> **Data for processing**:
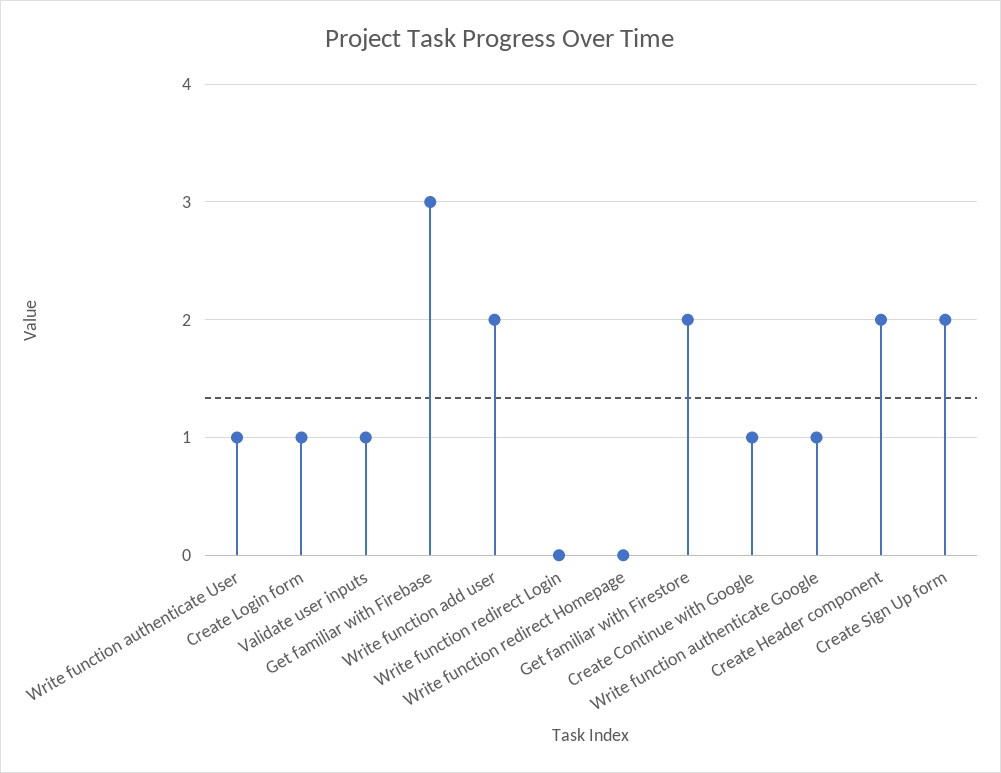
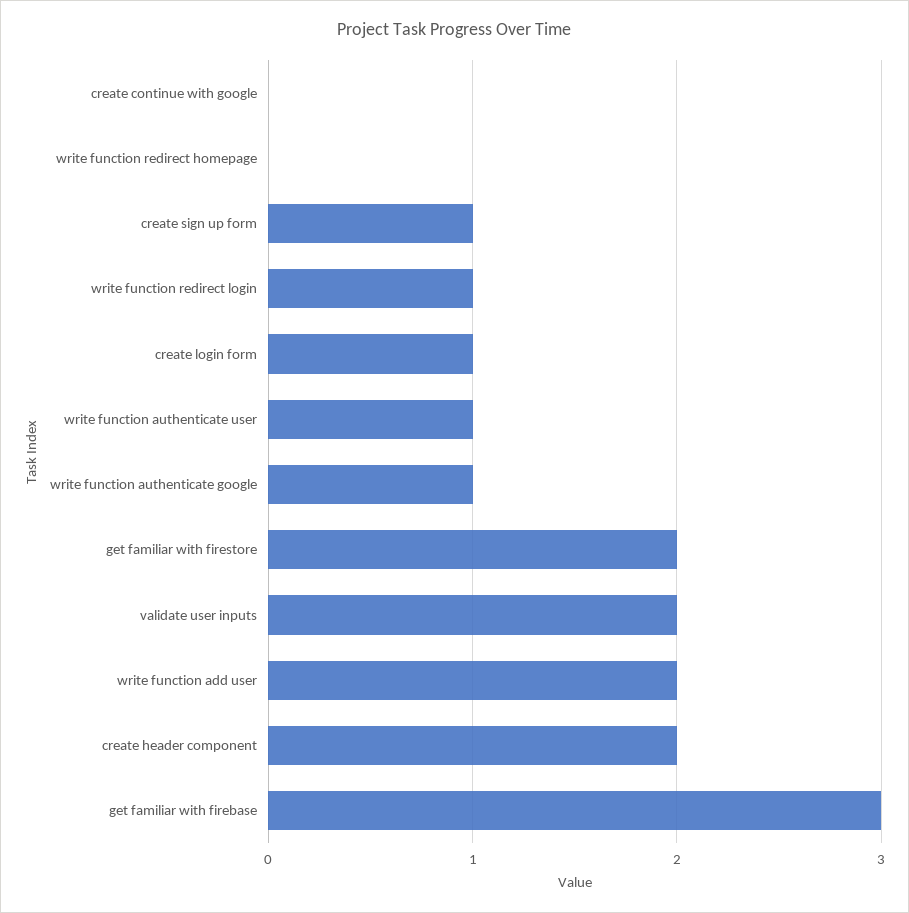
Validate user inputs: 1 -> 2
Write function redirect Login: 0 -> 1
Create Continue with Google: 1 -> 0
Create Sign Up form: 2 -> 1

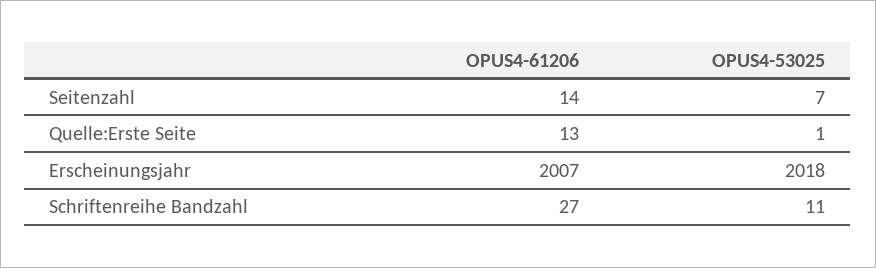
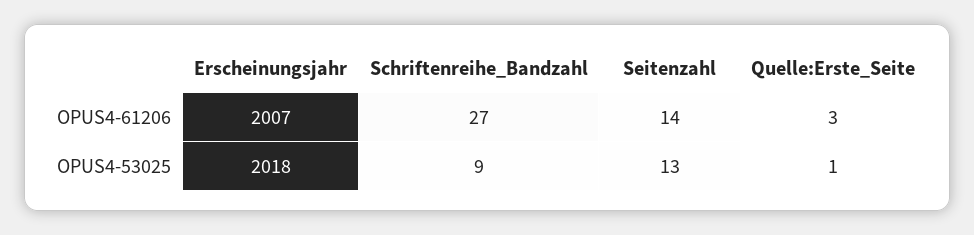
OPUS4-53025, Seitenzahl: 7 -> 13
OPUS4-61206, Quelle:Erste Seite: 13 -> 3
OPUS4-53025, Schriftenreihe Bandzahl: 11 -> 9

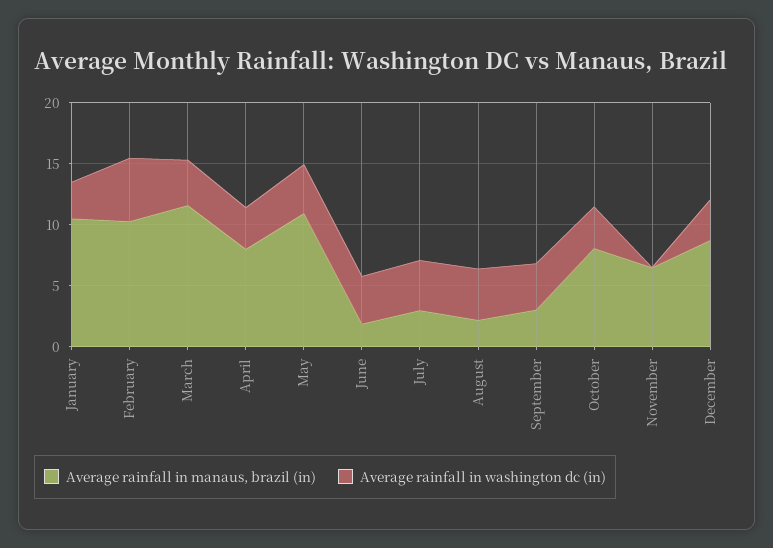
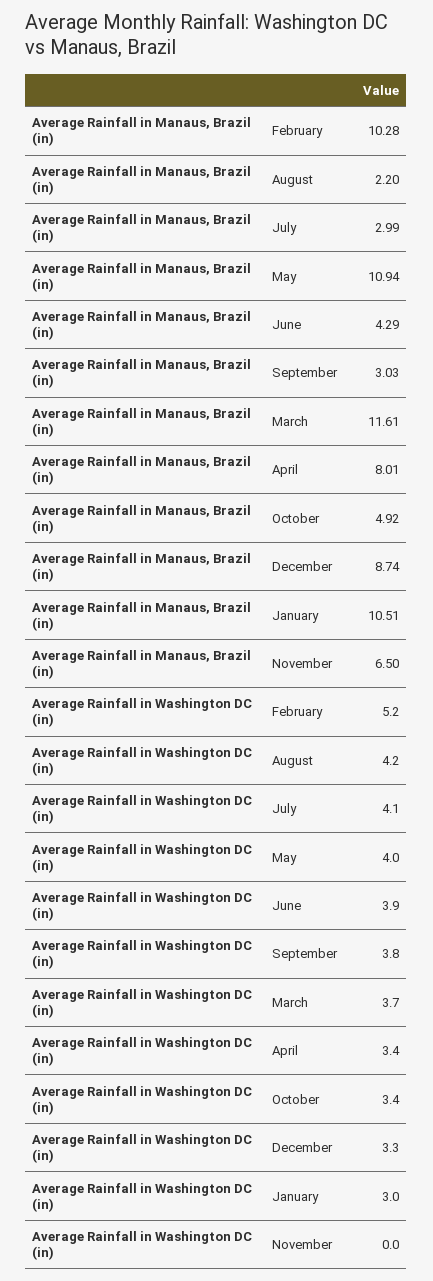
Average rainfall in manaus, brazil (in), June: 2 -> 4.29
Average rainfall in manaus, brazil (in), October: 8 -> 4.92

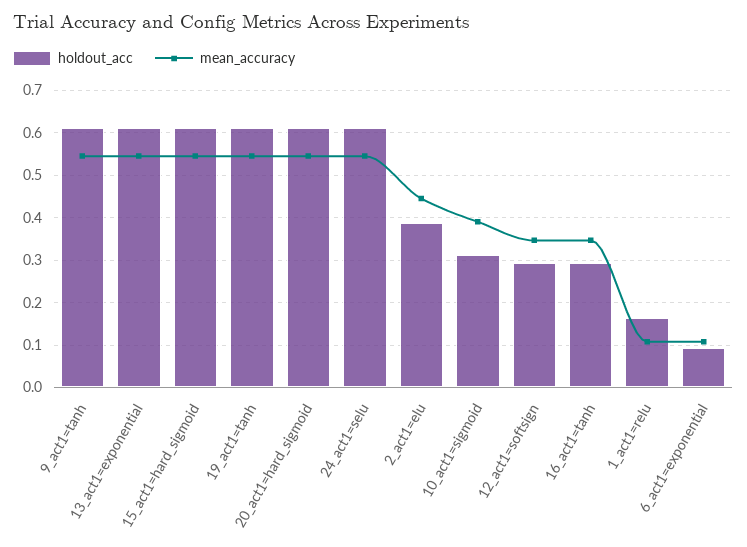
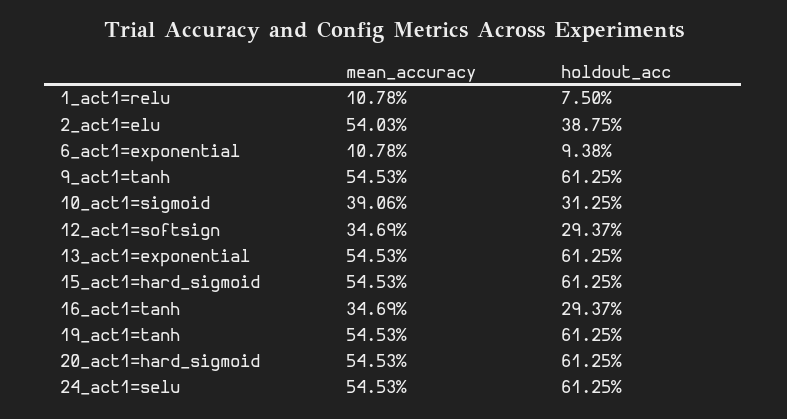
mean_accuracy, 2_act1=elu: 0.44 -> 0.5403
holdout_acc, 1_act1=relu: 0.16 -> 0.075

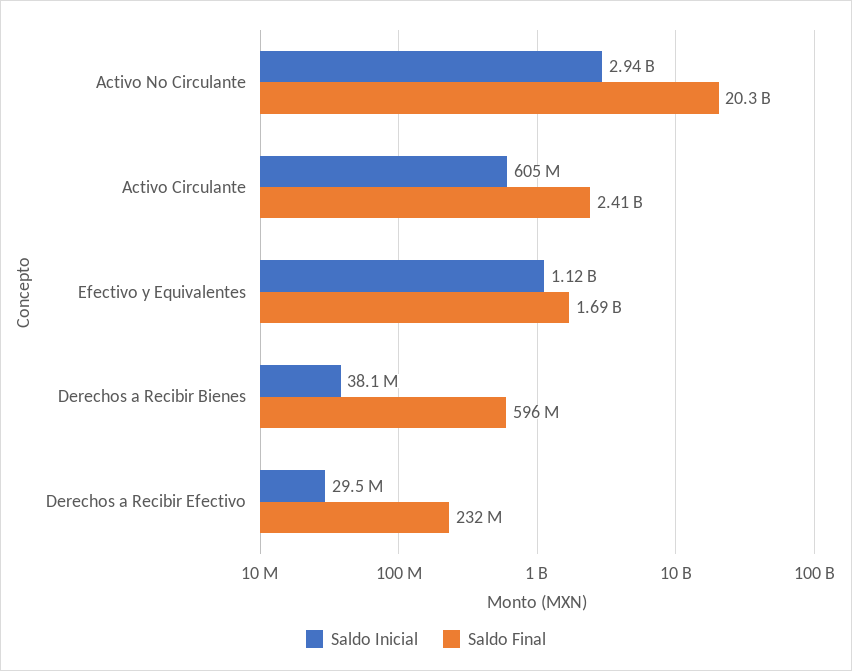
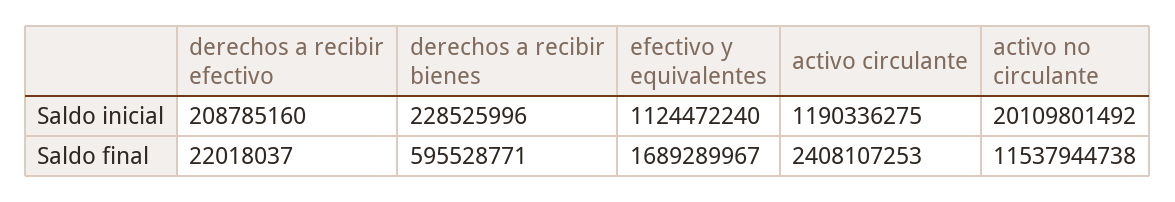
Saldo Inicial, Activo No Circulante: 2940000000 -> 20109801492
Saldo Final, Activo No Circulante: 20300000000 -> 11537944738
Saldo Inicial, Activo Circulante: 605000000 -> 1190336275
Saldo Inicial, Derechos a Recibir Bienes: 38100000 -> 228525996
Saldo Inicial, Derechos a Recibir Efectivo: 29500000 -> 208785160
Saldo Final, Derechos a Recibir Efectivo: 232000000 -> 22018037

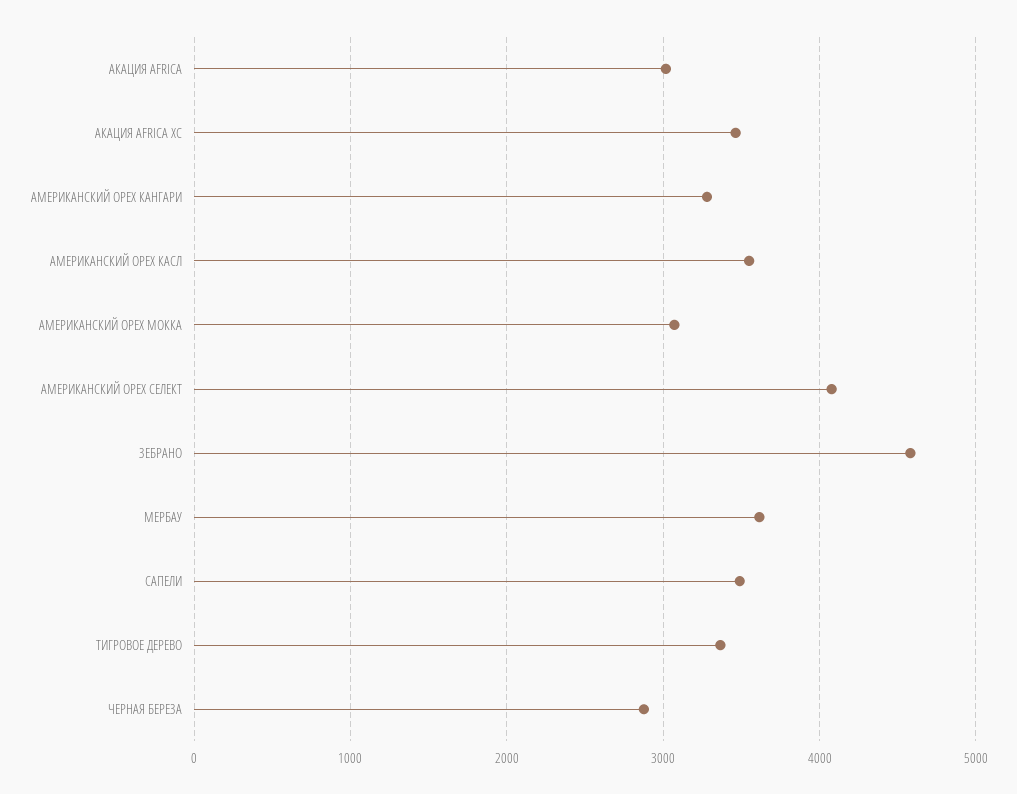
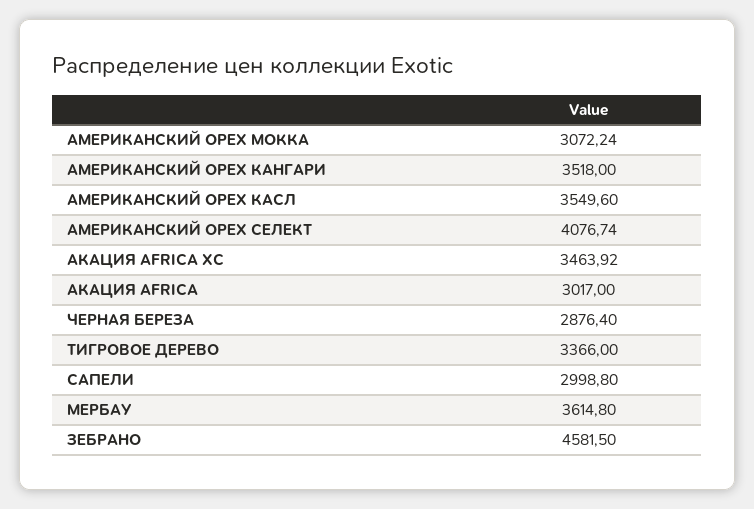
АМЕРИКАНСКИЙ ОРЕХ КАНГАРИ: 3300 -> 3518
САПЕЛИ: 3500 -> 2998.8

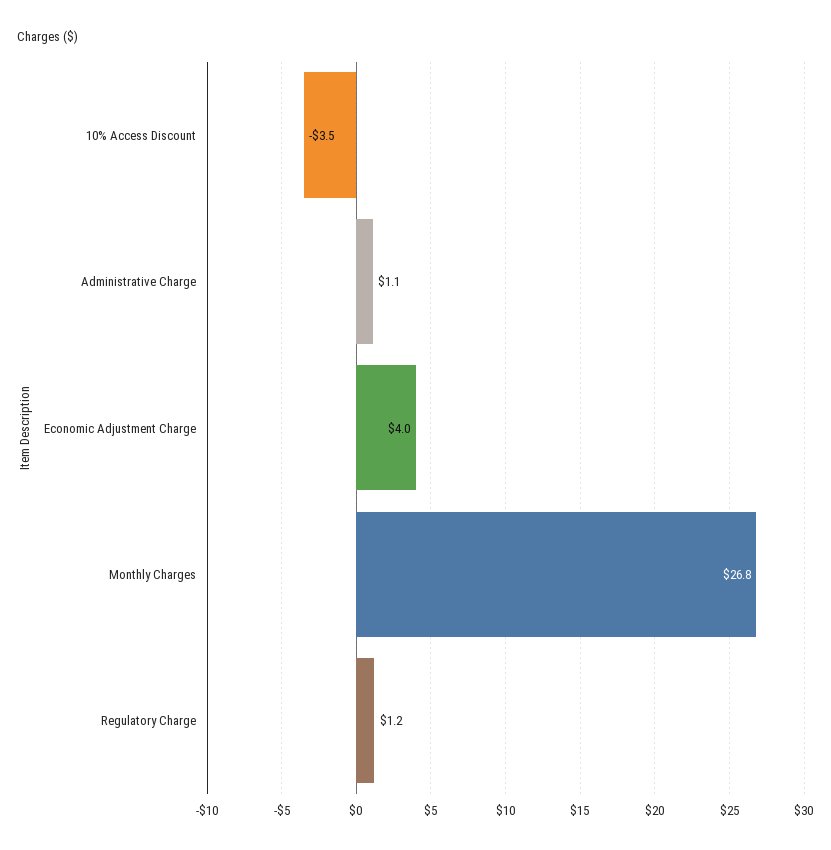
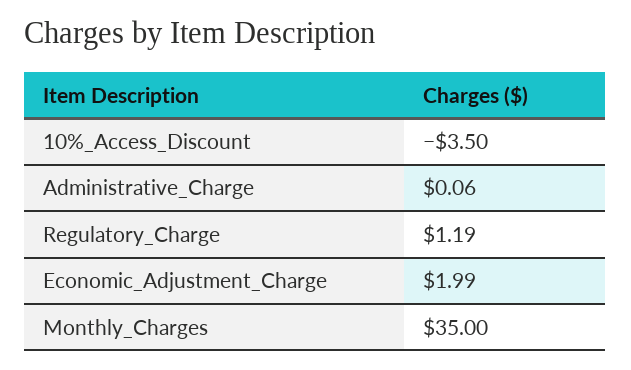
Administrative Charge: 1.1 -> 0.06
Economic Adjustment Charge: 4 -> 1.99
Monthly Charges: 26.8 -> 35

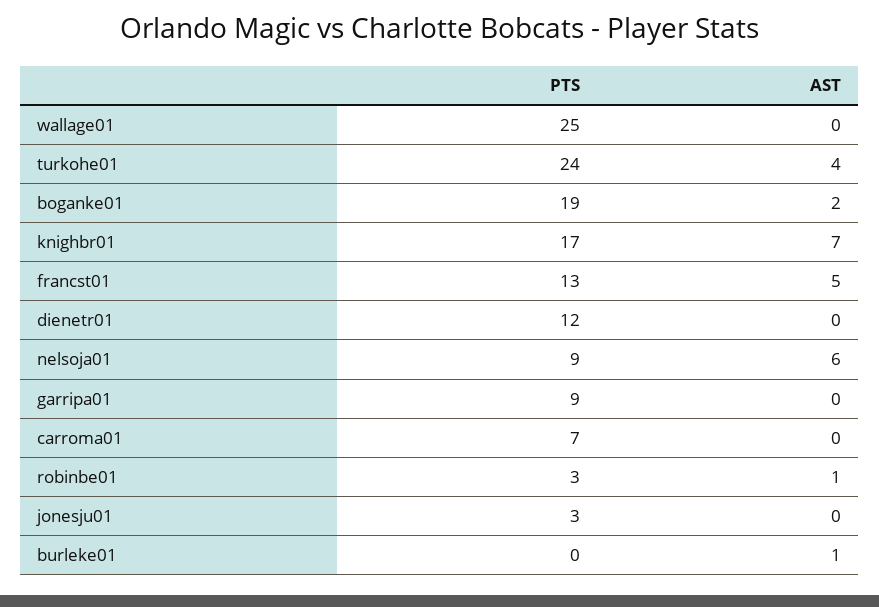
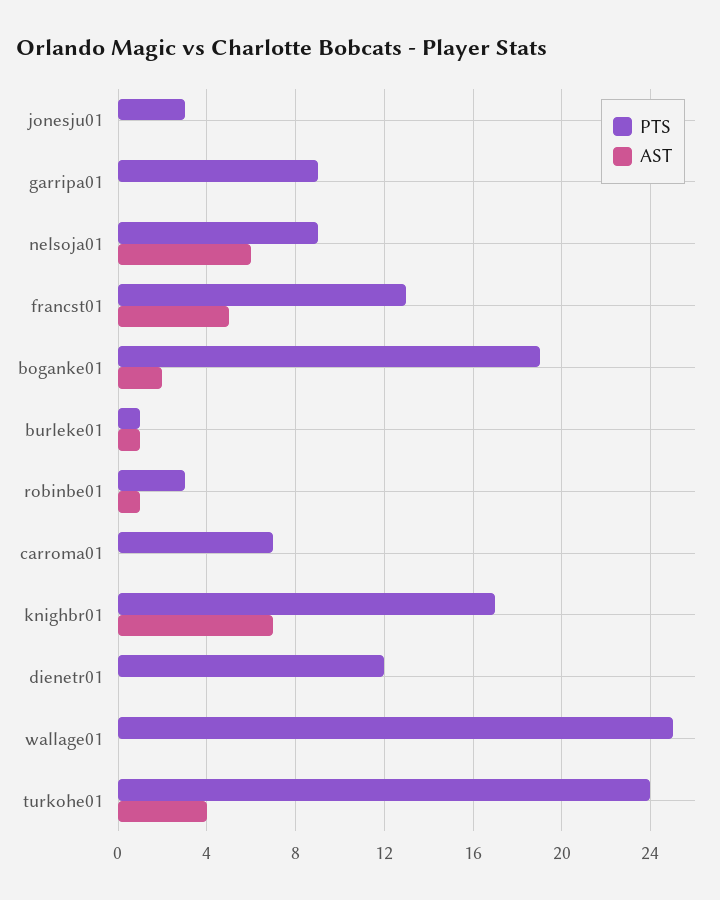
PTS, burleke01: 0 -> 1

> **What the exercise asks**: Every line in the data that holds "Activo" should be copied out.

> **Task result**:
Saldo Inicial, Activo No Circulante: 2940000000 -> 20109801492
Saldo Final, Activo No Circulante: 20300000000 -> 11537944738
Saldo Inicial, Activo Circulante: 605000000 -> 1190336275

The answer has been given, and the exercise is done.